On est donc bien loin des valeurs de solidarité et des missions de régulateur social revendiquées par les partenaires sociaux qui ont finalement comme seul objectif de maintenir un système de financement opaque d’organisations syndicales.
En cette occasion le paritarisme ne montre pas – une fois de plus - son sens des responsabilités et de l’intérêt général.
Quelles solutions ?
Un régime unifié de retraite complémentaire par répartition des salariés sera institué au 1er janvier 2019. L’Agirc sera absorbée par l’Arrco qui dispose de réserves financières plus importantes. L’historique statut cadre de 1947 qui comportait un volet prévoyance va donc disparaître.
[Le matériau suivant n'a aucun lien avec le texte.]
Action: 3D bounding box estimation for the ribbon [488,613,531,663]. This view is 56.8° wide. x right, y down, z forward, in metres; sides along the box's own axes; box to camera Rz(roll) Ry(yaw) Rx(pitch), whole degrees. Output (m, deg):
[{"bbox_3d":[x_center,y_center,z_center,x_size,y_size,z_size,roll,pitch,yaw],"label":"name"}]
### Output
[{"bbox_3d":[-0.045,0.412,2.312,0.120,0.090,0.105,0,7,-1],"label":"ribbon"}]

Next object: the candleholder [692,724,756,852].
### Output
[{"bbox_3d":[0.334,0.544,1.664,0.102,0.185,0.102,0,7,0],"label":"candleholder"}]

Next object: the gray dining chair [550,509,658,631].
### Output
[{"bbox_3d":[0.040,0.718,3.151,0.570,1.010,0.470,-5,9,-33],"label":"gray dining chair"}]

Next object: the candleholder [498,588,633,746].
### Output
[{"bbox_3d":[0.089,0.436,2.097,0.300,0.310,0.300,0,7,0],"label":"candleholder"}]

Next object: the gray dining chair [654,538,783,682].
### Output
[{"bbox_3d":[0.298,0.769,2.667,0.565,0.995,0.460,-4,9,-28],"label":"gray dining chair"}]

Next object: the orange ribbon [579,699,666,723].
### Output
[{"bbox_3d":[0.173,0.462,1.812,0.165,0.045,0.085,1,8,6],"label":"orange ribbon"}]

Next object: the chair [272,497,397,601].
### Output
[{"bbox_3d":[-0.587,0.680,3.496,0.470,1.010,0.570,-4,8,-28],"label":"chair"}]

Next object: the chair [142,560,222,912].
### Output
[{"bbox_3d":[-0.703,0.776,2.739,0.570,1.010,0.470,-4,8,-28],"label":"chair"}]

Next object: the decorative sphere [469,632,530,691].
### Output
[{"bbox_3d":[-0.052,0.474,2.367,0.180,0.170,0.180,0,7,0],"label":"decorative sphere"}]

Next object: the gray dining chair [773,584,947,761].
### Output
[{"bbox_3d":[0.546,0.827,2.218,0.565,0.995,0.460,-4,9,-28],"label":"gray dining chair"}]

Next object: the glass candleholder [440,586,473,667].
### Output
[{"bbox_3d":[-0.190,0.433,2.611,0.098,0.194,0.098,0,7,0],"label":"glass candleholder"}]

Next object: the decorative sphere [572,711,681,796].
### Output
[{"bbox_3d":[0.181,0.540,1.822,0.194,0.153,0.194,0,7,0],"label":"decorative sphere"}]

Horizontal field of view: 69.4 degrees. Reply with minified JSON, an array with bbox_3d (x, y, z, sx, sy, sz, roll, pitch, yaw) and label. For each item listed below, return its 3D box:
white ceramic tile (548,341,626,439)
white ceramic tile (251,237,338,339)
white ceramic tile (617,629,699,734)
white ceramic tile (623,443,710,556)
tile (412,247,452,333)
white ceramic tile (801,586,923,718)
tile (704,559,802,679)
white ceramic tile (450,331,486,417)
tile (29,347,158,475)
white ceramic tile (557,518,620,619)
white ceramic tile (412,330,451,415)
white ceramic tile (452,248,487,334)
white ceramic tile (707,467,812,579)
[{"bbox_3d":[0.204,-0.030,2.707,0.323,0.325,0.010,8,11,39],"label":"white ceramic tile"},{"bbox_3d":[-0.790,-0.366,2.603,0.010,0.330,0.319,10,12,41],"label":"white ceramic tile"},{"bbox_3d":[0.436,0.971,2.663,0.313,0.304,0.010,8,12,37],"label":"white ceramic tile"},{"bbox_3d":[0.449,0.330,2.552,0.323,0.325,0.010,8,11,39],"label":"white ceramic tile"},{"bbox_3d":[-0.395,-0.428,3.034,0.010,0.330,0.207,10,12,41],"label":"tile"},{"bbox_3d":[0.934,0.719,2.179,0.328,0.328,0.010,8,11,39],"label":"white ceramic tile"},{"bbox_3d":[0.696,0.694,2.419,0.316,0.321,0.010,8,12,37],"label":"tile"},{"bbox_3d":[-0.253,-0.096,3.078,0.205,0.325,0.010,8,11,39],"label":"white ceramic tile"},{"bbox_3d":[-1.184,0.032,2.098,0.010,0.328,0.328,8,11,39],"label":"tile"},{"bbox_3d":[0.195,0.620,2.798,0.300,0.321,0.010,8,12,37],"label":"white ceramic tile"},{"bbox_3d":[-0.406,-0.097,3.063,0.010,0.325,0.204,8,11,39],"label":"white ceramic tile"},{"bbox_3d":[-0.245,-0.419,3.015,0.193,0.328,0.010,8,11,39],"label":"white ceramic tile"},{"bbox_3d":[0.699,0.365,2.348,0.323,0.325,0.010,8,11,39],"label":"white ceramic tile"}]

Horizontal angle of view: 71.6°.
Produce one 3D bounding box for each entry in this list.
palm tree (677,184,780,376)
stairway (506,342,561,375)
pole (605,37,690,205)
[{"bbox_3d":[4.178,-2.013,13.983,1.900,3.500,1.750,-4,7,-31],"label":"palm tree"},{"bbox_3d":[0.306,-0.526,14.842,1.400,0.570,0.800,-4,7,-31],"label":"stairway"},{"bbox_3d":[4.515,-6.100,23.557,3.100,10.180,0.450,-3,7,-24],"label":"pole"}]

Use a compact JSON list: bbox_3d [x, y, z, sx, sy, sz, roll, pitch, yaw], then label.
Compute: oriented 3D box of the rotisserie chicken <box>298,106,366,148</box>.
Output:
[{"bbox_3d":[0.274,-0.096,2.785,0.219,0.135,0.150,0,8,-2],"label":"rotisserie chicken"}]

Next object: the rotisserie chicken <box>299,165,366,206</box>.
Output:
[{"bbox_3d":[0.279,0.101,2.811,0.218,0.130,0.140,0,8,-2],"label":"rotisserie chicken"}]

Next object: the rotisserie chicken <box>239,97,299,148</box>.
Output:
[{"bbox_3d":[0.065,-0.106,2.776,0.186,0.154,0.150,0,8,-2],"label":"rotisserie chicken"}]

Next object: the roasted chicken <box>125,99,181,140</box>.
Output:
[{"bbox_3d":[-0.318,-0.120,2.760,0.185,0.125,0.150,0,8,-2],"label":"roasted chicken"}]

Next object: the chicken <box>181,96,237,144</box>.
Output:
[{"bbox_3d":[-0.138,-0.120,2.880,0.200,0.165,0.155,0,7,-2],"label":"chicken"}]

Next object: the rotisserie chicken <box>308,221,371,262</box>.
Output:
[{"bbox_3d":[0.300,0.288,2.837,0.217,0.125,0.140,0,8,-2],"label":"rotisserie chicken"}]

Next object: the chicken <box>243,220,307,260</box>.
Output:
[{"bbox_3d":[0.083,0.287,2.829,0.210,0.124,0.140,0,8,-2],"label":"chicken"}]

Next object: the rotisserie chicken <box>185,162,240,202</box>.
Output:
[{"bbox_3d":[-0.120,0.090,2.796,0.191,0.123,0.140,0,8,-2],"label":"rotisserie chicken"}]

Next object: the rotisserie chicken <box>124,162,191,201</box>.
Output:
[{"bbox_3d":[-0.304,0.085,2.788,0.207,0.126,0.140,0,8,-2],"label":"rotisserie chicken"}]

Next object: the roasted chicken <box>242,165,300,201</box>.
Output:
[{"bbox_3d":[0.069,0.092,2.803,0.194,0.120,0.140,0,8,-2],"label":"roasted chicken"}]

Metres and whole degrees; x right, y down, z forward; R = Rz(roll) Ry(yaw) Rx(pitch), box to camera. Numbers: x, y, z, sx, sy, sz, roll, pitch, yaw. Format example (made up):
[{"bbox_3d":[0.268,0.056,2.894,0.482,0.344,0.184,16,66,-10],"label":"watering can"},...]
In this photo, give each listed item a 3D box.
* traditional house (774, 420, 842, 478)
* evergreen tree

Pourquoi ne pas en profiter pour créer à partir du 1er janvier 2019 un régime de prévoyance pour l’ensemble des salariés- totalement distinct du régime de retraite - simple et ouvert à l’ensemble des acteurs (compagnies d’assurance, institutions de prévoyance, mutuelles 45), et identique quelles que soient les branches qui prévoient de par leurs convetnions collectives un régime collectif de prévoyance. Ce serait beaucoup plus compréhensible pour les salariés qui bénéficieraient d’un régime de prévoyance complémentaire minimum y compris en cas de changement d’employeur. Chaque entreprise pourrait alors compléter ce régime en fonction de sa propre stratégie de protection sociale au bénéfice de ses salariés. Les entreprises offrant une protection sociale de bonne qualité deviendront plus attractives pour recruter du personnel de qualité.